Getting Climate Smart in a Changing Environment
In brief: Investors are increasingly focused on environmental, social, and governance issues—particularly climate change. Given that boards are fiduciaries to their companies and shareholders, it follows that directors should pay close attention to the evolution of the risks and opportunities related to climate change. This brief aims to help boards do just that. Developed by Ceres and originally appearing in the 2019 Governance Outlook: Projections on Emerging Board Matters, it explores key trends that corporate boards should keep in mind when overseeing the implications of climate change for their businesses, as well as the effects of these trends on board responsibilities.
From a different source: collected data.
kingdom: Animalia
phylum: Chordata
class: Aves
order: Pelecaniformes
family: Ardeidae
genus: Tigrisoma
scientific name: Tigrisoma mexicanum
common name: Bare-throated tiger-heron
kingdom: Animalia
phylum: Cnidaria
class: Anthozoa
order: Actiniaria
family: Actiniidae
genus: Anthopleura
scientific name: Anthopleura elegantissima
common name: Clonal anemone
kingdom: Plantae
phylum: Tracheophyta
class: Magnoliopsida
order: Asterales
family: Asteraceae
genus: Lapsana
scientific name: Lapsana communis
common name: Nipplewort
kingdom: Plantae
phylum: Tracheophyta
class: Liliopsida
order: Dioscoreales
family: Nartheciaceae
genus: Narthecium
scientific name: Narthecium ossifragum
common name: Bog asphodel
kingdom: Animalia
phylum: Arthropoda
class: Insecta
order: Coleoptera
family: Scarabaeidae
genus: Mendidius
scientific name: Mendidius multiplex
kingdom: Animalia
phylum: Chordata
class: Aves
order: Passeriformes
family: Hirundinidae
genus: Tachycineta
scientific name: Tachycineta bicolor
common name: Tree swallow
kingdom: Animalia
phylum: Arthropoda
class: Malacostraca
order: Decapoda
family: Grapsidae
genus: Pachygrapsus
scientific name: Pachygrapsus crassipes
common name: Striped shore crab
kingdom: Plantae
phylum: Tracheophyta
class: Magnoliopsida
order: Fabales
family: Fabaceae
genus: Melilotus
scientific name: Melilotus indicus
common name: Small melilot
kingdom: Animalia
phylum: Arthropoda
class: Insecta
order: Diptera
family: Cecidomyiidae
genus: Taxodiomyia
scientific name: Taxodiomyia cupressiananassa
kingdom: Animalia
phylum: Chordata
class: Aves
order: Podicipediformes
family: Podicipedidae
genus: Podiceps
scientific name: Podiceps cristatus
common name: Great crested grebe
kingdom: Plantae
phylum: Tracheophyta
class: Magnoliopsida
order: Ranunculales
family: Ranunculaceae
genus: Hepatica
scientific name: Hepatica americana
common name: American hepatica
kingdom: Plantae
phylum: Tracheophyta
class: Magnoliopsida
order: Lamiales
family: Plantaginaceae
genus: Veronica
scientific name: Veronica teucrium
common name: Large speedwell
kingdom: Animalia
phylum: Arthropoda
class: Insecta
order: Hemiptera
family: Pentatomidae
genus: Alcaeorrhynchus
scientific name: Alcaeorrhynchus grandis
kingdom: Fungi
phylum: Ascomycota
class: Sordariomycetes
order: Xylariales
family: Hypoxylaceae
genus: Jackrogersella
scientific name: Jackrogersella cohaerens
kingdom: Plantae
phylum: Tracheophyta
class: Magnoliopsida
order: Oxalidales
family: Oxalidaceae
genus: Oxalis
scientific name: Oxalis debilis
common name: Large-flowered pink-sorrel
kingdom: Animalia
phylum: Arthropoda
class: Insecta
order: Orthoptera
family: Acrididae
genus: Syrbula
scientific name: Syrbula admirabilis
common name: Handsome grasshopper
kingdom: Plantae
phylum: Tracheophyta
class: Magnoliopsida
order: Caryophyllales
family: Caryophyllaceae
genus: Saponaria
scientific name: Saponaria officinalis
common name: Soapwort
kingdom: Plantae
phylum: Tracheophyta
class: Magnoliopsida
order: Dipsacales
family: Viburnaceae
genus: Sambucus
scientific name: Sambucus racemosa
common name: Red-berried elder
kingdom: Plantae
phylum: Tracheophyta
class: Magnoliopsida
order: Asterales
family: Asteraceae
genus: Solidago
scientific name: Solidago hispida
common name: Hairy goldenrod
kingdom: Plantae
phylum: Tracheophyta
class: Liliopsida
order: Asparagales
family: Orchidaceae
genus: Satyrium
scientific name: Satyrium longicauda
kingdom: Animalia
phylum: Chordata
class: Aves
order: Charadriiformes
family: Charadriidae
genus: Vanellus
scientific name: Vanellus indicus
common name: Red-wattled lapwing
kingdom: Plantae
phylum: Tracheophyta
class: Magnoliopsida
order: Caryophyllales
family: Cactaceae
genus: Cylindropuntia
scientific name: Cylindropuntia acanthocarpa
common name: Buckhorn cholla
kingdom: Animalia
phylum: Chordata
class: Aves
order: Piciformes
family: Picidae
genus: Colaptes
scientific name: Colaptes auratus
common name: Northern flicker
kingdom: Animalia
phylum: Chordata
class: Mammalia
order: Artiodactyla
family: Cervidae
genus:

This resource can help your board to
discuss the material impact of climate change on your business or industry;
integrate the risks and opportunities of climate change into corporate strategy;
consider the viewpoints of critical stakeholders, including the investor community, on climate-related risks and opportunities; and
evaluate its governance structure for climate-change oversight.
Most relevant audiences: audit and risk committee members, board chairs, lead independent directors, CEOs
Investors and boards consider environmental, social, and governance (ESG) issues—particularly climate change—in remarkably dissonant ways.
On one hand, investors are more focused than ever on climate change. In 2015, Mark Carney, the governor of the Bank of England and head of the G-20’s Financial Stability Board, declared that climate change poses financial risk that threatens the very stability of global financial markets. Nearly 400 investors representing $32 trillion in assets have called on companies to provide disclosure on climate change to help assess this risk. In the last two proxy seasons major asset owners (including BlackRock and Vanguard) helped deliver historic majority votes in shareholder proposals at fossil fuel majors (including Exxon, Occidental Petroleum, and Kinder Morgan), calling on the companies to conduct analyses to understand the impact of climate-change risk on their business.
On the other hand, this message does not seem to be getting through to the majority of corporate boards. In the 2018–2019 NACD Public Company Governance Survey, NACD found that when directors responding to the survey were asked to choose what top trends they foresee having the greatest effect on their company in the next 12 months, only 6 percent selected climate change as a top-five trend for 2019—unchanged from last year’s results.
Given that corporate boards are fiduciaries to their companies and their shareholders, it follows that boards should pay attention to the evolution of climate-change risks and opportunities. Being proactive in this way would allow for thoughtful decision making that avoids crises, rather than decision making that reacts to them.